Жаба, конечно, хилая, но почему она косит и разве кто-нибудь видел гнойные корки на глазах земноводного? "Нечистое чудовище", которое нам описывает Гюго, не настоящая жаба, это еще и горгулья. Поэт начинает с того, что осуждает невинное существо с высоты крайнего формального пуританства; после чего он отождествляется со своей жертвой и реабилитирует ее без всякого чувства меры. В стихотворении старый священник, молодая женщина и четыре школьника мучают жабу, то есть уродуют ее еще больше. Все палачи принадлежат к тем группам людей, которые, так или иначе, должны в наибольшей степени приближаться к ангельскому состоянию и представляют одно и то же иерархическое и конвенциональное видение, делающее из этого животного отвратительное, зловещее и несколько демоническое существо. Как и в "Человеке, который смеется", ангелу-зверю противопоставлены звери-ангелы. Животные, которых реабилитирует Гюго, - это всегда те, кого подвергают остракизму народная мудрость, басня и академическая эстетика. Гюго не испытывал бы потребности так неистово оспаривать это воззрение, если бы оно не сохраняло над ним свою власть. Поэт, что здесь немаловажно, указывает на себя как на одного из школьников, терзающих жабу. И здесь он опять одновременно и жертва, и палач.

Стихотворение о жабе не могло закончиться без вмешательства осла, высшего проклятого-избранного существа животного мира, который специально сходит с дороги, чтобы не наступить на агонизирующее насекомоядное. В этот возвышенный момент энтузиазм Гюго уже не знает границ:

Этот мерзкий осел, грязный, побитый палкой, - Святее, чем Сократ, и более велик, чем Платон.

Неспособный создать литературное воплощение животного, Гюго еще более не способен воплотить человека, за исключением, возможно, таких произведений, как "Отверженные", где ослабляется дуализм монстров и полубогов. Но подлинный гений Гюго проявляется не в ослаблении, а в крайнем усилении этого дуализма. Есть только черное и белое, бездна и вершина, глубокий мрак и ослепляющий свет. Сами монстры не выживают в этой разреженной атмосфере. На уровне только основных образов относительная неудача стихотворения "Жаба" превращается в абсолютный успех. Угленосное вещество, очищенное от того, что осталось в нем от жизни, превращается в алмаз.
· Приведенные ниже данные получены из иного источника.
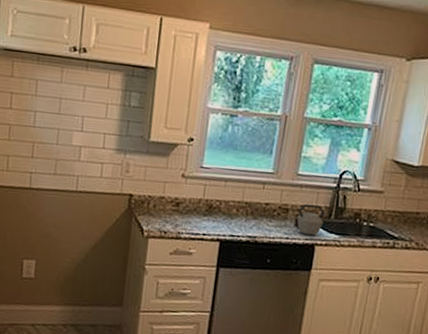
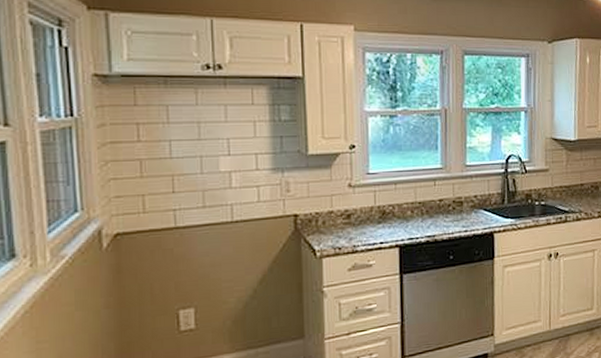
kettle: present [294,204,325,236] -> none [470,193,498,225]

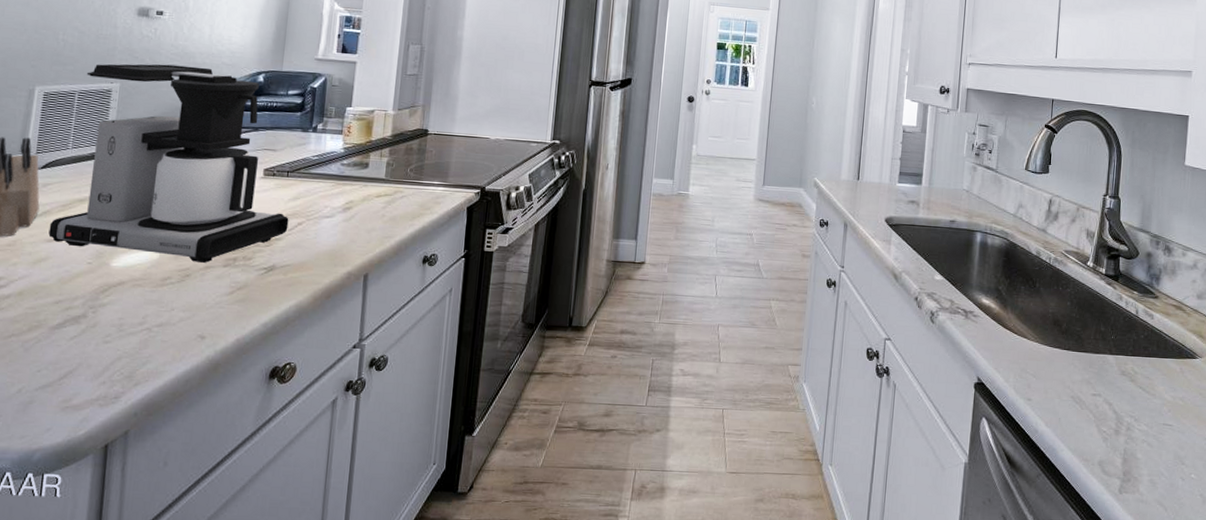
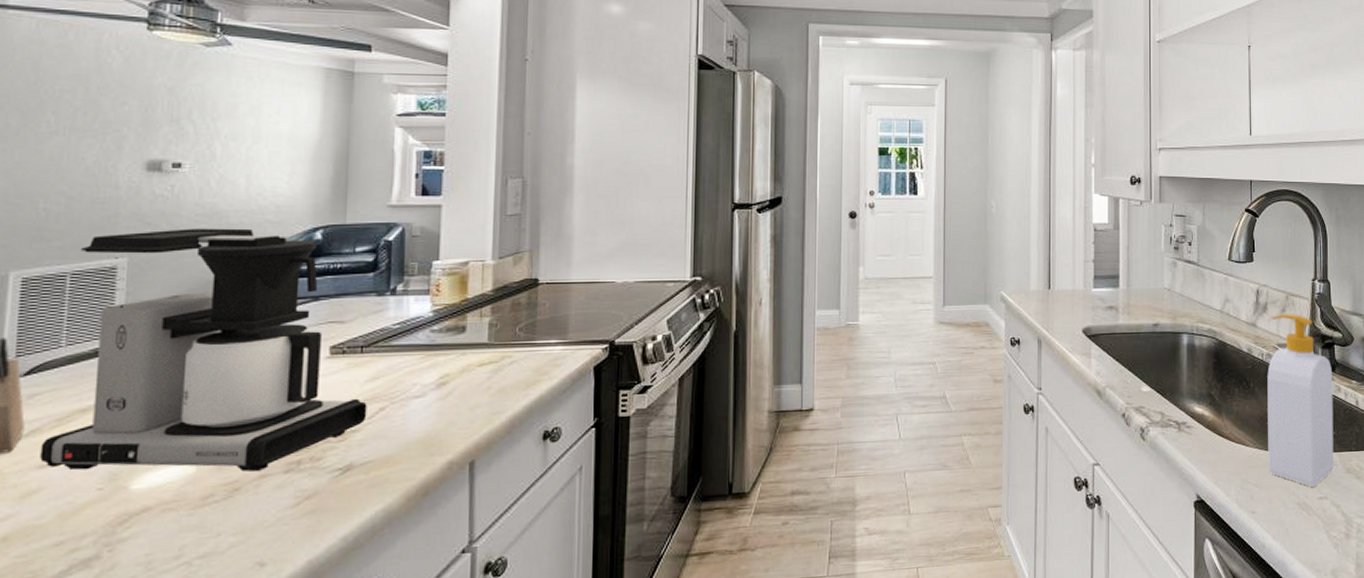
soap bottle: none [1046,223,1116,384] -> present [1267,314,1334,487]

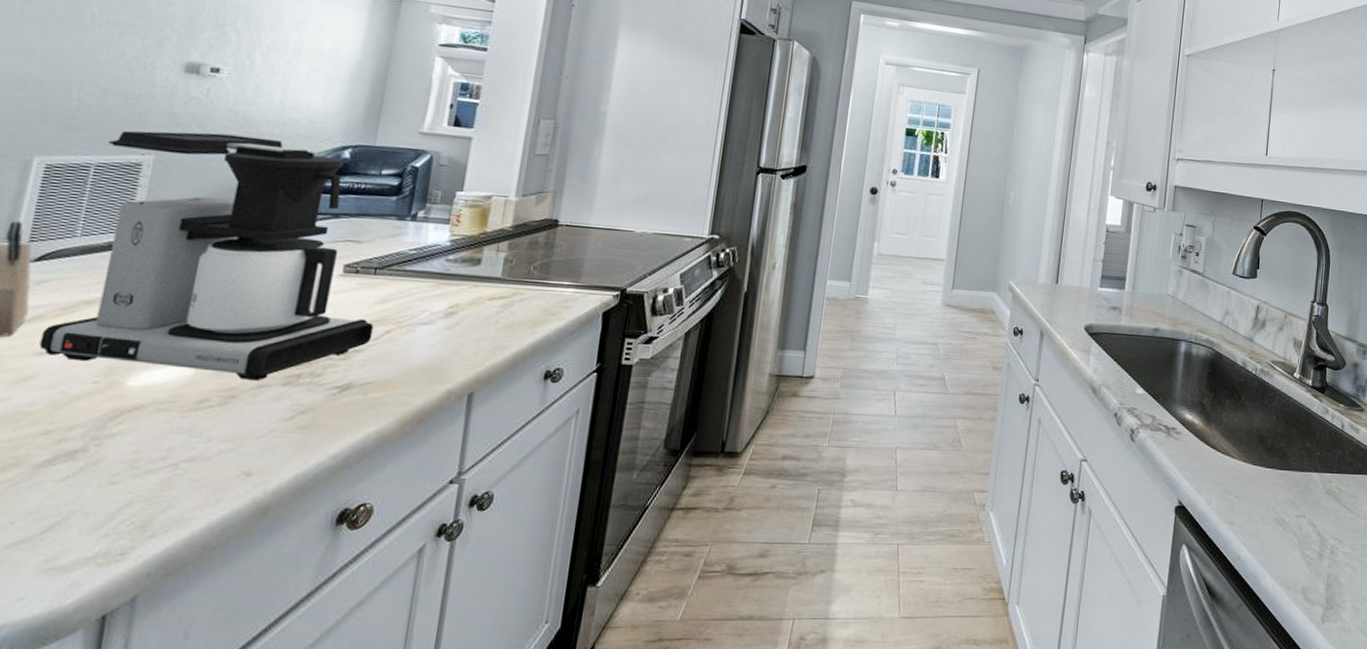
soap bottle: present [1267,314,1334,487] -> none [1250,332,1322,504]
Как и в других текстах, переворачивание образов остается здесь одержимым ценностями, которые оно оспаривает. Темнота превозносится не в качестве таковой, а в качестве света; хвала слепоте выражается в образах зрения, а страсть к уродству всегда является тайным почитанием классической красоты. Мрак, сгущающийся на дне пропасти, - это другой свет, а его источник - это другое солнце, черное солнце Нерваля, сияющее надо всем поэтическим XIX веком и появляющееся в стихотворении "То, о чем говорят уста мрака". Три последние строчки этого стихотворения, где говорится о погружении в пропасть, суммируют все, о чем шла сейчас речь:

И мы видим на самой глубине, когда взгляд осмеливается

туда спуститься,

Вне жизни, дыхания и шума

Ужасное черное солнце, излучающее ночь.